If you are able to identify and highlight to an employer a number of these transferable skills, you will be able to make a good first impression and demonstrate how you fit into a given role. Where you have identified skills that you need to develop, then these can be targeted when discussing what the aims and outcomes of a placement are.
Aims and outcomes
If you are able to agree aims and outcomes with an employer before a placement commences, then the likelihood is that the experience will be more beneficial.
• Aims: These are what you want to achieve by the end of the work experience placement. When deciding this, you should consider what you need to achieve in relation to your Diploma qualification. Also review what you would like to achieve in your own personal development. By the end of a work experience placement, you will ideally be more aware about employment opportunities, more confident about being in the legal workplace, and will have built up a portfolio of evidence to help with your continued learning on the Diploma.
• Outcomes: For work experience, these are the changes that you want to happen by the end of the placement. They should be SMART (Specific, Measurable, Achievable, Realistic and Time-bound) based, and could, for example, be an improvement in your skills, knowledge, confidence or ability to perform specific tasks.
Work experience schedule
Your employer may provide you with a schedule for the placement, which takes into account the aims and outcomes you have identified. You can help them with this by considering what you want to achieve, and influence or develop the schedule for them.

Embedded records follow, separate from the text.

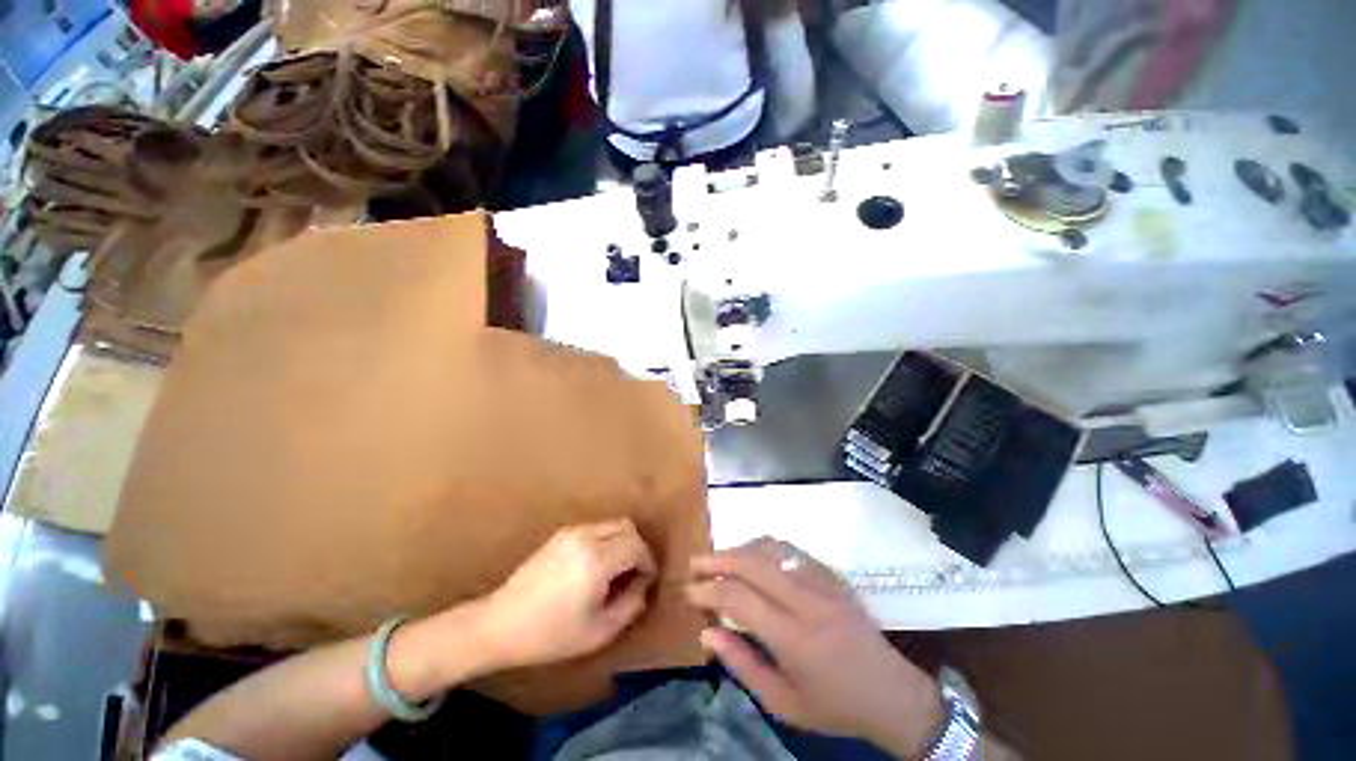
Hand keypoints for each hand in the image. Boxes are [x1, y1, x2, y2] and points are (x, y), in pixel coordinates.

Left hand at [479, 519, 656, 669]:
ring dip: (622, 542)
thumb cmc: (550, 635)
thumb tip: (643, 586)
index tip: (647, 581)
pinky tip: (596, 566)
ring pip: (612, 525)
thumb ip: (630, 606)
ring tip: (616, 572)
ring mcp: (572, 532)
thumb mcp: (598, 632)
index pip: (637, 546)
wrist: (500, 624)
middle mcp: (586, 537)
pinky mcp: (561, 534)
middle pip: (627, 528)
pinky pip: (596, 528)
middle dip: (638, 549)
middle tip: (635, 575)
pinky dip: (606, 541)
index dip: (648, 563)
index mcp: (596, 560)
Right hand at [687, 538, 944, 757]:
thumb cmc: (835, 707)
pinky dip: (764, 548)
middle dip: (717, 558)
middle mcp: (807, 601)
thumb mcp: (784, 704)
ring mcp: (823, 582)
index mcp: (794, 638)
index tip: (688, 590)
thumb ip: (742, 665)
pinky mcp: (832, 575)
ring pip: (771, 549)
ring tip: (720, 560)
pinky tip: (754, 558)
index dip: (708, 590)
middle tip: (695, 563)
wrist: (892, 695)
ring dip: (740, 549)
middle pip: (752, 562)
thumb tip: (707, 632)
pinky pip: (791, 550)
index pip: (738, 598)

• Induction: You should be treated like a new member of staff, and the induction should include emergency and evacuation procedures and relevant aspects of the employment policies and procedures for the company. The induction will probably include a tour of the premises to show you key facilities and personnel who can help you during your placement. The induction is an opportunity for you to take it all in and settle into the role for the time you are there.
• Monitoring and evaluation: The large majority of placements go very well for everyone concerned. However, as with actual employment, there are times when things may not go to plan. Be ready to record your learning, evaluate how a placement is progressing and say if it is not fulfilling any agreed aims and outcomes. An evaluation form asking for feedback on the process as well as linking back to your original aims and outcomes can provide a formal way to evaluate the benefits for you.
• Debrief: Once the placement has finished, set aside some time to properly evaluate the original learning outcomes you set. This debrief time will allow you to capture your thoughts and feelings, and encourage you to share your learning and identify links to support your future learning. Feedback from the employer on your placement could provide a personal reference which you can use for future work experience or job opportunities. It will also provide an opportunity to update your CV with an outline of what you achieved whilst on work experience.
As a common courtesy, a letter of thanks will go a long way in demonstrating to the employer your appreciation for the time they volunteered and access they offered to their company. At the end of the day, it is important to make the most of the valuable opportunity work experience provides. So evaluate the whole learning process, asking yourself what you learned, what you enjoyed, what you found difficult and whether you would like to do it again. If things did not go according to plan, it is also beneficial to consider why this was and what you can do to prevent this from happening in the future. It could be that you simply did not enjoy the type of work or the environment. Either way, this is still important learning and will help you establish where you do want to work, as well as where you may not. You will also have gained some transferable skills and useful insights that you will draw upon whenever you get that first legal job.